*WHAT THE TASK REQUIRES*.
From the top of the records below down to the line containing "Gameplay with a controller (Xbox", reproduce every line exactly.

*ENTRIES PROVIDED*.
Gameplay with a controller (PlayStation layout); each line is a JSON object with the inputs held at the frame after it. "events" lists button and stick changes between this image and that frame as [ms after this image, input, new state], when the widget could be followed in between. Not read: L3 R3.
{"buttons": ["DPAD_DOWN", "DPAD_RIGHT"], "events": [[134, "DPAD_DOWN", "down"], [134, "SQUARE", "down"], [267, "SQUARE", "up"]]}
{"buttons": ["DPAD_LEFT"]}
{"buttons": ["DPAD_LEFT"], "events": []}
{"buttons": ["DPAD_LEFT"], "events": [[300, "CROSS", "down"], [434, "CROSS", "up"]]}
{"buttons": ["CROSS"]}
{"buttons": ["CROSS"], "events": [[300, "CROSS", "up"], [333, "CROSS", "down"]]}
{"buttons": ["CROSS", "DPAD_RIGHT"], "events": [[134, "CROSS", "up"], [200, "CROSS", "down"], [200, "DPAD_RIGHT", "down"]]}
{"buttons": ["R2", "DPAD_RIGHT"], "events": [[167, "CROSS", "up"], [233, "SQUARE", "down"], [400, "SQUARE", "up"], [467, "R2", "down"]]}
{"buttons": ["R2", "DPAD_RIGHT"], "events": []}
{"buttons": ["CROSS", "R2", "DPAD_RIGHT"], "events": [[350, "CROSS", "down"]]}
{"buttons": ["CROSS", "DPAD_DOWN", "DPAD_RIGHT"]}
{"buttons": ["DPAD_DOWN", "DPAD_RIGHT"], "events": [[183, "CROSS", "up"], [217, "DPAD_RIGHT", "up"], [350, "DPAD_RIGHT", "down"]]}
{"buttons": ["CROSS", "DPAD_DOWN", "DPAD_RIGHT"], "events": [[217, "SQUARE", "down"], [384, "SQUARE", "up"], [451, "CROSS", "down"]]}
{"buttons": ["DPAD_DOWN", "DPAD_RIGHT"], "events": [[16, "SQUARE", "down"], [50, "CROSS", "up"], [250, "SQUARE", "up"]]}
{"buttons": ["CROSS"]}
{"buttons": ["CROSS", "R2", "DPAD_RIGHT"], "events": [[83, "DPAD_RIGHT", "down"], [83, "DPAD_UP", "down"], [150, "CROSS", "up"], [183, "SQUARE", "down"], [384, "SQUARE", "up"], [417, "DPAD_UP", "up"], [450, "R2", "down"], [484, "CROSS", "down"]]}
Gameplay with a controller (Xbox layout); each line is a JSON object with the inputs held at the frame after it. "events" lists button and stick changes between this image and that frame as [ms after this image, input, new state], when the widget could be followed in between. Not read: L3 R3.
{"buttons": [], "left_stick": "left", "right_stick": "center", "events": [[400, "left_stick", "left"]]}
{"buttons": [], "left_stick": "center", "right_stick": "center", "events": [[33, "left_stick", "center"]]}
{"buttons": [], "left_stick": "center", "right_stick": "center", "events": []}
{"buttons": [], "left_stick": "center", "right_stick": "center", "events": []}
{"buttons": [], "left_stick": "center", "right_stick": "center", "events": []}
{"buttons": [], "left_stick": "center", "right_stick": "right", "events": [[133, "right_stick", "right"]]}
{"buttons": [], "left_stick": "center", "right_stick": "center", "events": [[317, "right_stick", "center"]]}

*OUTPUT BELOW*.
Gameplay with a controller (PlayStation layout); each line is a JSON object with the inputs held at the frame after it. "events" lists button and stick changes between this image and that frame as [ms after this image, input, new state], when the widget could be followed in between. Not read: L3 R3.
{"buttons": ["DPAD_DOWN", "DPAD_RIGHT"], "events": [[134, "DPAD_DOWN", "down"], [134, "SQUARE", "down"], [267, "SQUARE", "up"]]}
{"buttons": ["DPAD_LEFT"]}
{"buttons": ["DPAD_LEFT"], "events": []}
{"buttons": ["DPAD_LEFT"], "events": [[300, "CROSS", "down"], [434, "CROSS", "up"]]}
{"buttons": ["CROSS"]}
{"buttons": ["CROSS"], "events": [[300, "CROSS", "up"], [333, "CROSS", "down"]]}
{"buttons": ["CROSS", "DPAD_RIGHT"], "events": [[134, "CROSS", "up"], [200, "CROSS", "down"], [200, "DPAD_RIGHT", "down"]]}
{"buttons": ["R2", "DPAD_RIGHT"], "events": [[167, "CROSS", "up"], [233, "SQUARE", "down"], [400, "SQUARE", "up"], [467, "R2", "down"]]}
{"buttons": ["R2", "DPAD_RIGHT"], "events": []}
{"buttons": ["CROSS", "R2", "DPAD_RIGHT"], "events": [[350, "CROSS", "down"]]}
{"buttons": ["CROSS", "DPAD_DOWN", "DPAD_RIGHT"]}
{"buttons": ["DPAD_DOWN", "DPAD_RIGHT"], "events": [[183, "CROSS", "up"], [217, "DPAD_RIGHT", "up"], [350, "DPAD_RIGHT", "down"]]}
{"buttons": ["CROSS", "DPAD_DOWN", "DPAD_RIGHT"], "events": [[217, "SQUARE", "down"], [384, "SQUARE", "up"], [451, "CROSS", "down"]]}
{"buttons": ["DPAD_DOWN", "DPAD_RIGHT"], "events": [[16, "SQUARE", "down"], [50, "CROSS", "up"], [250, "SQUARE", "up"]]}
{"buttons": ["CROSS"]}
{"buttons": ["CROSS", "R2", "DPAD_RIGHT"], "events": [[83, "DPAD_RIGHT", "down"], [83, "DPAD_UP", "down"], [150, "CROSS", "up"], [183, "SQUARE", "down"], [384, "SQUARE", "up"], [417, "DPAD_UP", "up"], [450, "R2", "down"], [484, "CROSS", "down"]]}
Gameplay with a controller (Xbox layout); each line is a JSON object with the inputs held at the frame after it. "events" lists button and stick changes between this image and that frame as [ms after this image, input, new state], when the widget could be followed in between. Not read: L3 R3.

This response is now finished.